▶ [PROBLEM TO SOLVE]:
When a line in the material contains the word "index", copy it.

[RECORDS FOR THIS TASK — start]

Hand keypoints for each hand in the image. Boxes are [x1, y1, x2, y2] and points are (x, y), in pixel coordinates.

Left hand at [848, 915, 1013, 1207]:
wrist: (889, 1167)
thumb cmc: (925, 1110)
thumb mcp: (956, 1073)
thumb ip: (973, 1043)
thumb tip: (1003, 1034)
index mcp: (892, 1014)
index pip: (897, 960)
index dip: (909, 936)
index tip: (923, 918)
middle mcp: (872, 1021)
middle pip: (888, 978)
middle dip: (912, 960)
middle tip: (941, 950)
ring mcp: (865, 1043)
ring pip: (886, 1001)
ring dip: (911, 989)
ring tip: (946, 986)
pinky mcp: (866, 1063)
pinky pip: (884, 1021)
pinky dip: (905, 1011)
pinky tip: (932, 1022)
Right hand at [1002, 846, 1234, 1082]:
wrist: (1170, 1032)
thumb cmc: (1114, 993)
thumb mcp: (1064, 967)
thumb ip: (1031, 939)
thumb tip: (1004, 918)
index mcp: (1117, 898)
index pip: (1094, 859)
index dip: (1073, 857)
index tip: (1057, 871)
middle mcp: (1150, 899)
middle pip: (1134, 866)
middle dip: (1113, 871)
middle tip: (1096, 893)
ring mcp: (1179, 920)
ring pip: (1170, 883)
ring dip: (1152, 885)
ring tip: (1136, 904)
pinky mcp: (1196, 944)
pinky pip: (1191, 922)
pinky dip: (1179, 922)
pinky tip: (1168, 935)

[RECORDS FOR THIS TASK — finish]

▶ [RESULT FOR THIS EXERCISE]:
index mcp: (892, 1014)
index pip: (897, 960)
index dip: (909, 936)
index tip: (923, 918)
index mcp: (1117, 898)
index pip: (1094, 859)
index dip: (1073, 857)
index tip: (1057, 871)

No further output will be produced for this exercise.